# HBO GO?



## sosha (Feb 9, 2010)

Has anyone gotten this to load and run?


----------



## Vet (Apr 25, 2010)

I didn't see an app. Is there one?


----------



## teri (Sep 13, 2010)

There is an android app out there for HBO Go but it requires 3G minimum.  I'm thinking it won't work on the Fire.


----------



## Vet (Apr 25, 2010)

Darn. I really like HBO Go. It.has complete seasons of some of my favorites.


----------



## Jesslyn (Oct 29, 2008)

It's working for me, but its NOT in HD and seems a little pixelated. I am watching the last ep of Big Love as I type.


----------



## sosha (Feb 9, 2010)

Hmmm....so it may be possible?


----------



## RickRS (Dec 28, 2011)

Pushing this to the top again:

Just got an Kindle Fire and was checking into the possibility of using it for HBO Go, since I have a HBO subscription.  Anyone tried the HBO Android app on our device to see if it will work?


----------



## Bullymom (Dec 18, 2008)

You can get it to run but since HBO GO doesn't uspport the Kindle Fire you have to do a work around. Log onto HBOGO from the sideloaded app, it will tell you not supported. Get out turn off wifi and log back in, it will tell you no connection, then, without getting out of the app, turn your wifi back on (using wifi switch) and log in, it will then connect. I had to do this with my phone until HBO updated their app.


----------



## Betsy the Quilter (Oct 27, 2008)

Bullymom's method does work, but Jesslyn is also right, that the resolution is not good.  I would say it is very pixelated.  It's like watching it through cheesecloth.  It's okay if you're desparate to see something you missed.
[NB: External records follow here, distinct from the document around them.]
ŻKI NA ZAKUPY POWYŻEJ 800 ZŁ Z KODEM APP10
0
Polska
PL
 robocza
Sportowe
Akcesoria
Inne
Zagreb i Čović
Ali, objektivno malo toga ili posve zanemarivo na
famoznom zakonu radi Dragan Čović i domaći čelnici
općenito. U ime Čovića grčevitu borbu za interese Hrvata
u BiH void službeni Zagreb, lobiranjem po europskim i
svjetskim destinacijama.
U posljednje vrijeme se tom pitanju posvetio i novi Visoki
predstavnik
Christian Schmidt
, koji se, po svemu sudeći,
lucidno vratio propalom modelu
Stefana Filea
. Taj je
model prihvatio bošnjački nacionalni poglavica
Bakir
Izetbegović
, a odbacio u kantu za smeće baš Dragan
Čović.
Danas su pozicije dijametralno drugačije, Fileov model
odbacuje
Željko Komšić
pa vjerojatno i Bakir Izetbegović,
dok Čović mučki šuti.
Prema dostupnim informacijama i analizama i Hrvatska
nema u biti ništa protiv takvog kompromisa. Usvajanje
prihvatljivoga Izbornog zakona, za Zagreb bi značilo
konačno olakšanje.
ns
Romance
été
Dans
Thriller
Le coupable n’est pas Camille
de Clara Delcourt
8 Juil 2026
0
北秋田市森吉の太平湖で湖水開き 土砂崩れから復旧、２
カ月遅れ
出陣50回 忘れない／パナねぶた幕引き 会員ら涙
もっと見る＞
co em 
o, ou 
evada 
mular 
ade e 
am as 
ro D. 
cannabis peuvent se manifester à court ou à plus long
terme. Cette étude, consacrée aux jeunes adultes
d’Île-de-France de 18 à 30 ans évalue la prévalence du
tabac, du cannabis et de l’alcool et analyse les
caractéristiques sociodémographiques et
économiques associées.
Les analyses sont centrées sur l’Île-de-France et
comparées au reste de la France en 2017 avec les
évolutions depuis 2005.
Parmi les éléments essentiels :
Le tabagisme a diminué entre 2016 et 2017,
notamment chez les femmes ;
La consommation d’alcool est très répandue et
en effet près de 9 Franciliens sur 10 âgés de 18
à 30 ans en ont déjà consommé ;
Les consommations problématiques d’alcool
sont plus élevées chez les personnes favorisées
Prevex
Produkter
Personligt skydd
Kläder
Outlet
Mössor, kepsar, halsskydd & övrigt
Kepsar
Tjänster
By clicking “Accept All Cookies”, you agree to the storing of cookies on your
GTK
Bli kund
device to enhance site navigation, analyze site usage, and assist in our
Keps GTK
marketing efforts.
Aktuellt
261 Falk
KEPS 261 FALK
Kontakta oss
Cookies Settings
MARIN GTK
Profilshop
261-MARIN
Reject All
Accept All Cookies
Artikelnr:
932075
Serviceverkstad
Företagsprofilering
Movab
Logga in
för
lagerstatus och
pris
Hopefully they'll come out with a Fire version.

Betsy


----------



## RickRS (Dec 28, 2011)

Thanks for those tips.  I guess I'll just wait to see if in the future HBO adds Fire to its supported devices.


----------



## Betsy the Quilter (Oct 27, 2008)

It actually bothered my eyes to watch, and I don't usually have problems with the screen.  I think it was because my eyes kept trying to make it sharp.  For those times when I'm going to mostly listen to a show as I sew or something, it would be okay...

Betsy


----------